### Exercise requirements
Scan the records for the string "back", then copy each line that has it.

Data under study: Begin

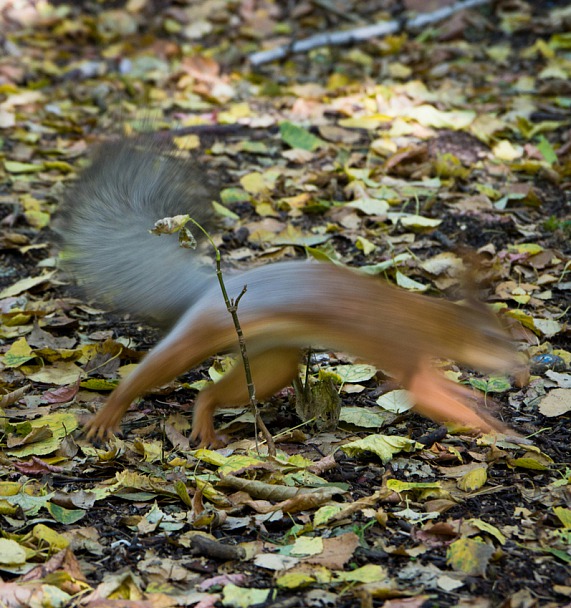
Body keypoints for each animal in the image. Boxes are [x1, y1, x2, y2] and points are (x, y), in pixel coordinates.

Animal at [58, 134, 528, 446]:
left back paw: (205, 421)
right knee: (152, 371)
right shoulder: (401, 348)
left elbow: (441, 387)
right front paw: (490, 426)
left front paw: (473, 399)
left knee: (213, 392)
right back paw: (110, 413)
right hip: (205, 333)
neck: (429, 318)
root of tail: (213, 287)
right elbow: (426, 393)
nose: (519, 366)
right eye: (490, 337)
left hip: (273, 361)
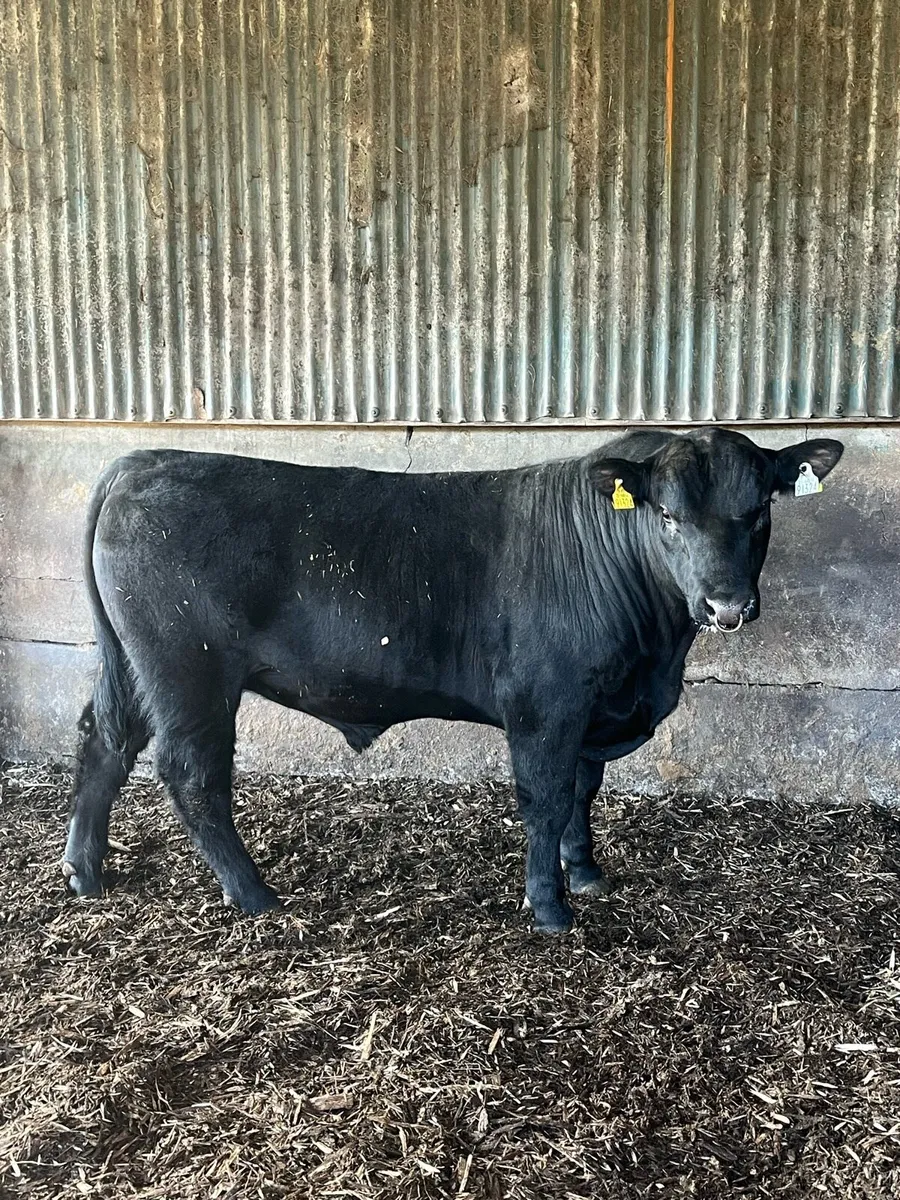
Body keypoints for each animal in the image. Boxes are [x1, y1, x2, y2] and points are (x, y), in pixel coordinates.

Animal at [63, 429, 843, 933]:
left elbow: (582, 790)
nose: (726, 605)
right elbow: (546, 797)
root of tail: (144, 459)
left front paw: (586, 871)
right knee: (191, 773)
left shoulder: (592, 707)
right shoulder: (545, 704)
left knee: (103, 744)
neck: (651, 658)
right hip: (188, 671)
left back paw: (85, 872)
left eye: (760, 510)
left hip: (131, 665)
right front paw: (551, 907)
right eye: (669, 515)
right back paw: (253, 894)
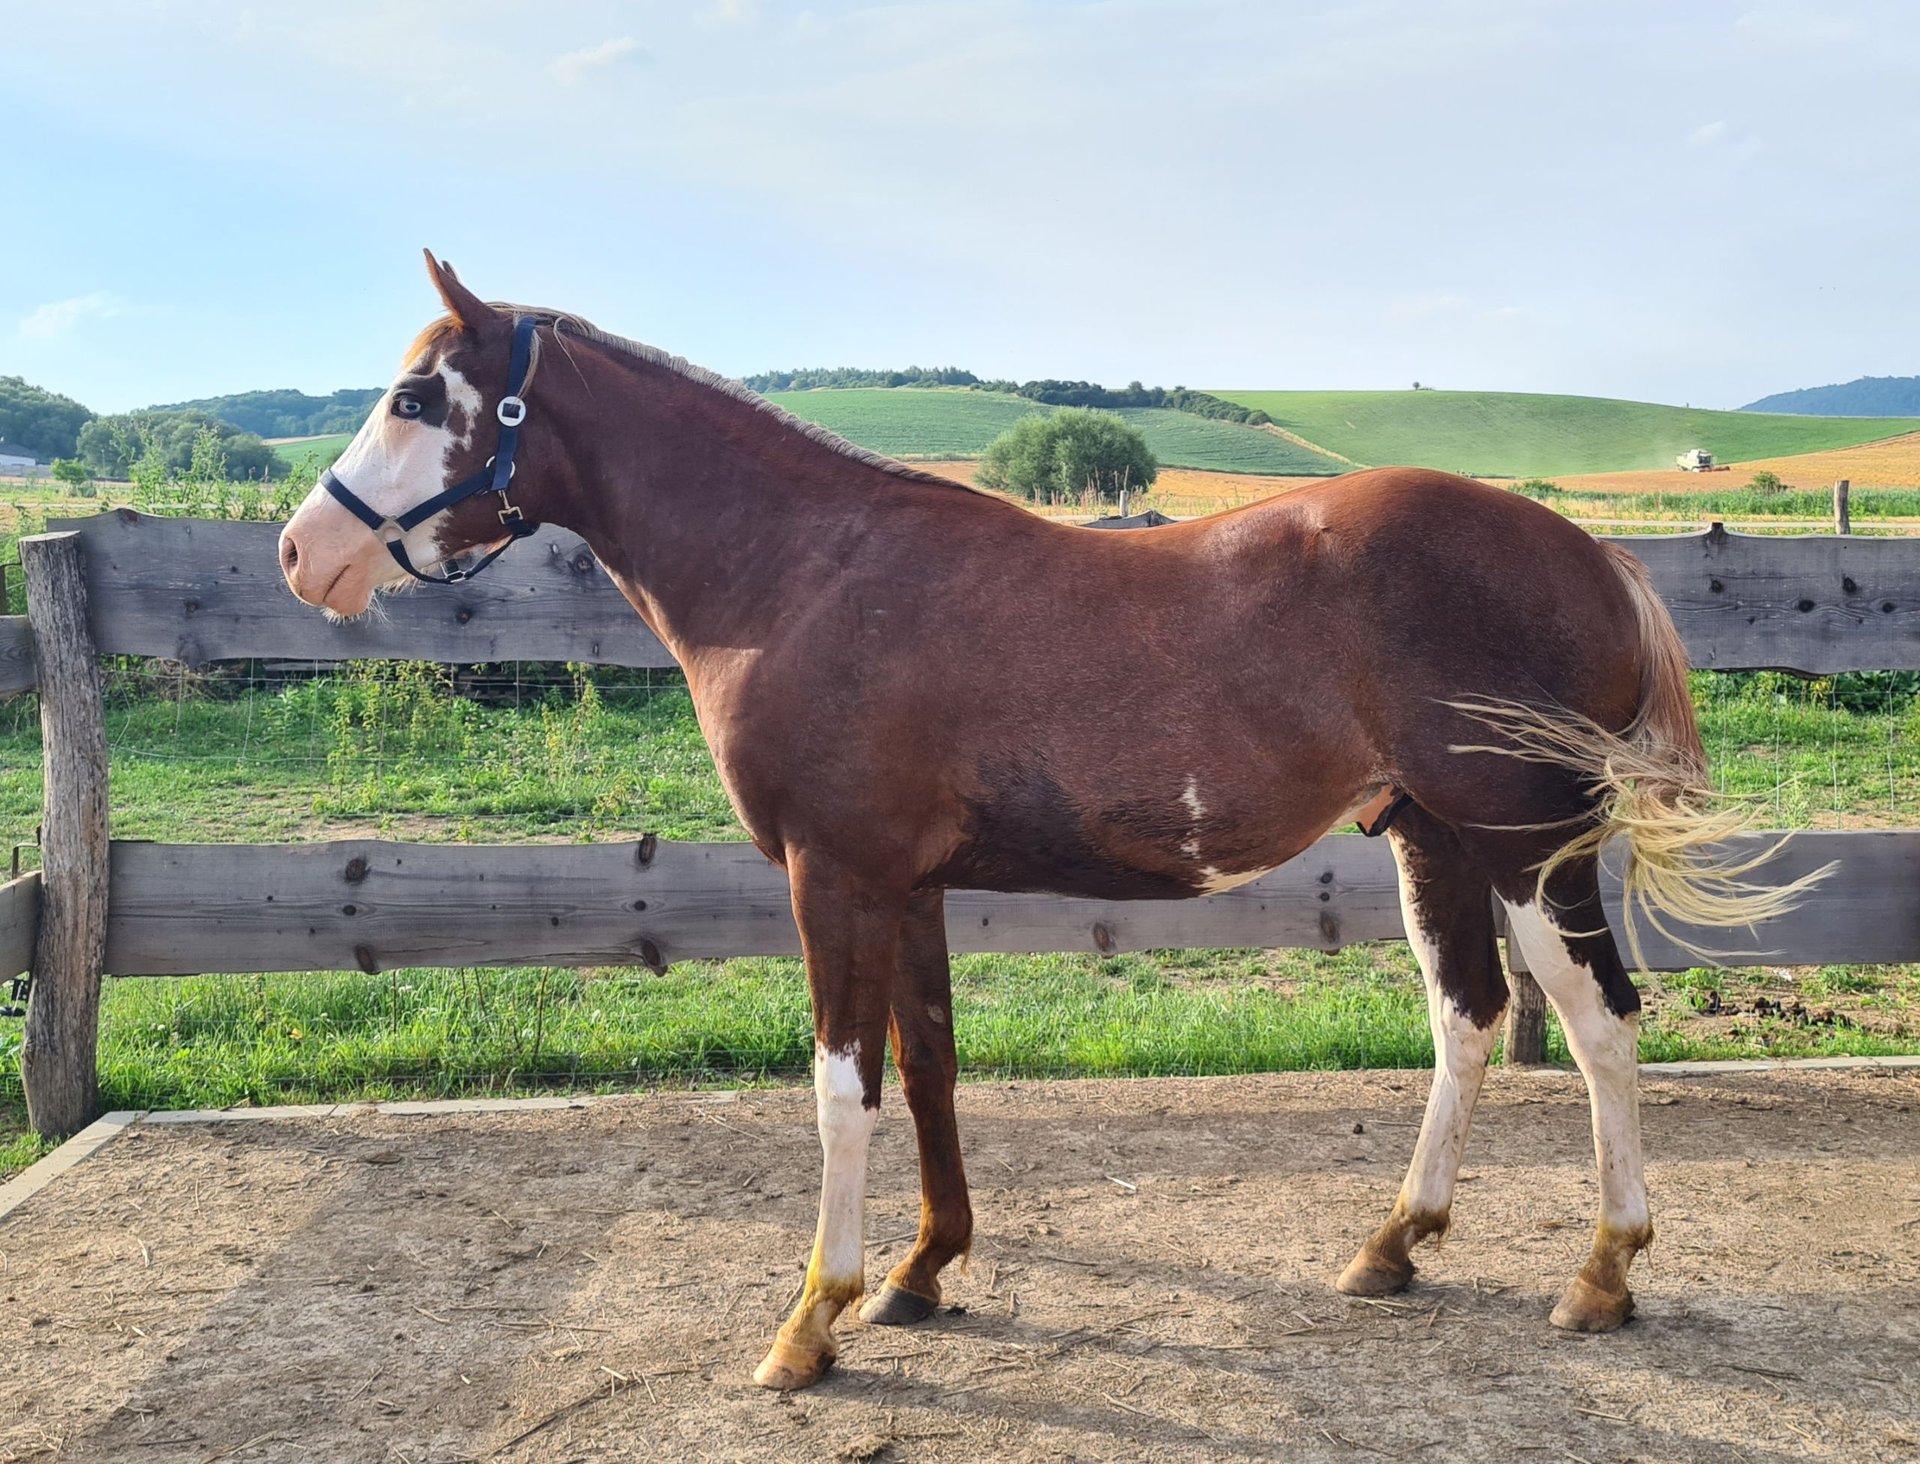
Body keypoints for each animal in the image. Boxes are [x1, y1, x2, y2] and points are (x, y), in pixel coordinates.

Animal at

Data under study: End

### Solution to the problem
left back paw: (205, 421)
right back paw: (110, 413)
left back paw: (85, 872)
right back paw: (253, 894)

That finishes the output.